1. Field of the Invention
The present invention relates to high-field permanent magnets. More specifically, it relates to structures and techniques for augmenting a working magnetic field contained in a cavity of a permanent magnet.
2. Description of the Prior Art
High-remanence, high-coercivity, permanent-magnet materials, such as those of the rare-earth type, have improved so that it is now practical to make flux sources of extraordinary strength and compaction. Examples of high-intensity, compact permanent magnets may be found in the following references:
Leupold, U.S. Pat. No. 4,835,506, entitled "Hollow Substantially Hemispherical Permanent Magnet High-Field Flux Source;"

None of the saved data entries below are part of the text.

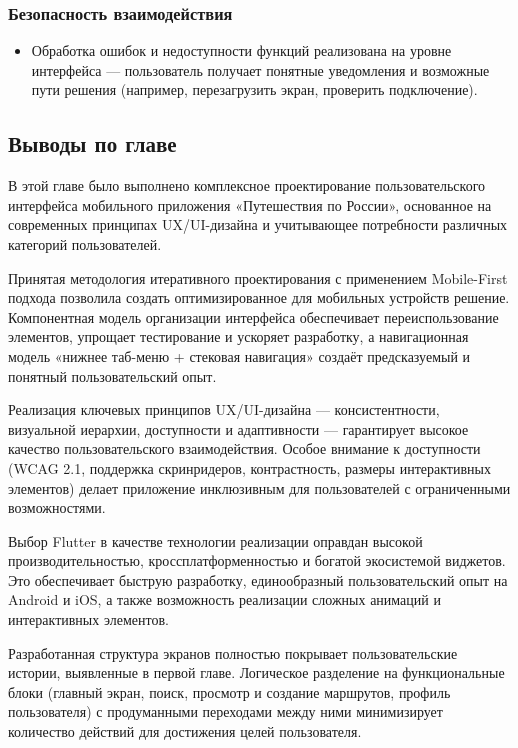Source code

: \subsubsection*{Безопасность взаимодействия}
\begin{itemize}
    \item Обработка ошибок и недоступности функций реализована на уровне интерфейса — пользователь получает понятные уведомления и возможные пути решения (например, перезагрузить экран, проверить подключение).
\end{itemize}

\subsection*{Выводы по главе}
В этой главе было выполнено комплексное проектирование пользовательского интерфейса мобильного приложения «Путешествия по России», основанное на современных принципах UX/UI-дизайна и учитывающее потребности различных категорий пользователей.

Принятая методология итеративного проектирования с применением Mobile-First подхода позволила создать оптимизированное для мобильных устройств решение. Компонентная модель организации интерфейса обеспечивает переиспользование элементов, упрощает тестирование и ускоряет разработку, а навигационная модель «нижнее таб-меню + стековая навигация» создаёт предсказуемый и понятный пользовательский опыт.

Реализация ключевых принципов UX/UI-дизайна — консистентности, визуальной иерархии, доступности и адаптивности — гарантирует высокое качество пользовательского взаимодействия. Особое внимание к доступности (WCAG 2.1, поддержка скринридеров, контрастность, размеры интерактивных элементов) делает приложение инклюзивным для пользователей с ограниченными возможностями.

Выбор Flutter в качестве технологии реализации оправдан высокой производительностью, кроссплатформенностью и богатой экосистемой виджетов. Это обеспечивает быструю разработку, единообразный пользовательский опыт на Android и iOS, а также возможность реализации сложных анимаций и интерактивных элементов.

Разработанная структура экранов полностью покрывает пользовательские истории, выявленные в первой главе. Логическое разделение на функциональные блоки (главный экран, поиск, просмотр и создание маршрутов, профиль пользователя) с продуманными переходами между ними минимизирует количество действий для достижения целей пользователя.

Leupold, U.S. Pat. No. 4,837,542, entitled "Hollow Substantially Hemispherical Permanent Magnet High-Field Flux Source for Producing a Uniform High Field;"
Leupold, U.S. Pat. No. 4,839,059, entitled "Clad Magic Ring Wigglers;"
Leupold, U.S. Pat. No. 5,103,200, entitled "High-Field Permanent Magnet Flux Source;"
Leupold, U.S. Statutory Invention Registration H591, entitled "Method of Manufacturing of a Magic Ring;"
Leupold et al., "Novel High-Field Permanent-Magnet Flux Sources," IEEE Transactions on Magnetics, vol. MAG-23, No. 5, pp. 3628-3629, Sept. 1987;
Leupold et al., "A Catalogue of Novel Permanent-Magnet Field Sources," Paper No. W3.2, 9th International Workshop on Rare-Earth Magnets and Their Applications, pp 109-123, Aug. 1987, Bad Soden, FRG;
Leupold et al., "Design applications of magnetic mirrors," Journal of Applied Physics, 63(8), Apr. 15, 1988, pp. 3987-3988;
Leupold et al., "Applications of yokeless flux confinement," Journal of Applied Physics, 64(10), Nov. 15, 1988, pp. 5994-5996; and
Abele et al., "A general method for flux confinement in permanent-magnet structures," Journal of Applied Physics, 64(10), Nov. 15, 1988, pp. 5988-5990.
Additionally, magnets of the type described herein may be found in the following co-pending U.S. patent applications that are incorporated herein by reference:
Ser. No. 654,476, filed Feb. 13, 1991, entitled "High-Power Electrical Machinery;"
Ser. No. 650,845, filed Feb. 5, 1991, entitled "High-Power Electrical Machinery with Toroidal Permanent Magnets;" and
Ser. No. 892,104, filed concurrently herewith, entitled "Magnetic Field Sources Having Non-Distorting Access Ports," Docket No.: CECOM 4666.
These references show a number of high-intensity permanent magnets having a variety of different compact shapes. In general, the magnets described in these references have a shell of magnetic material and a cavity in which a working field is located. Access ports of various sizes, shapes and locations pass through the shell and communicate with the cavity.
Salient among these magnets are cylindrical ("magic ring") and spherical ("magic sphere") magnetic shells in which the direction of magnetization changes as a function of a polar angle. These magnets produce in their cavities uniform, polar-axial transverse fields. Theoretically, there is no limit to the fields attainable in a cavity of this type if one is willing to employ enough magnetic material of sufficiently high coercivity to retain its magnetism in the face of the high distorting fields engendered by the structure.
In practice, it is difficult to produce a spherical or cylindrical shell having a remanence or remanent magnetization the direction of which continuously varies. Consequently, such shells are typically constructed from segments that are each uniformly magnetized. When nested, the segments form a magnetic shell. In the case of a segmented cylindrical shell, the angular direction of magnetization changes abruptly by 4 .pi./N between adjacent segments, where N is the number of nested segments.
A working field produced by a segmented shell suffers surprisingly little from the approximation by segmentation. For example, if a cylindrically shaped shell is divided into sixteen segments, it produces a magnetic field of over 97% of that produced by a continuous structure. Even with a coarse approximation of only eight segments, 90% of the ideal field is realized. Specifically, a segmented spherical shell having an outer radius of 3.3 centimeters that is made of a magnetic material having a remanence of ten kilogauss can produce a field of sixteen kilo-oerstead in a spherical cavity having a radius of only 1.0 centimeter. The shell would have a mass of only 1.1 kilograms. Similar performance is obtainable from cylindrical and hemispherical structures.
Although such high-intensity, compact magnets have served the purpose, those concerned with their development have recognized the need for structures and techniques that further increase magnetic intensity without appreciably increasing size and mass. The present invention fulfills this need.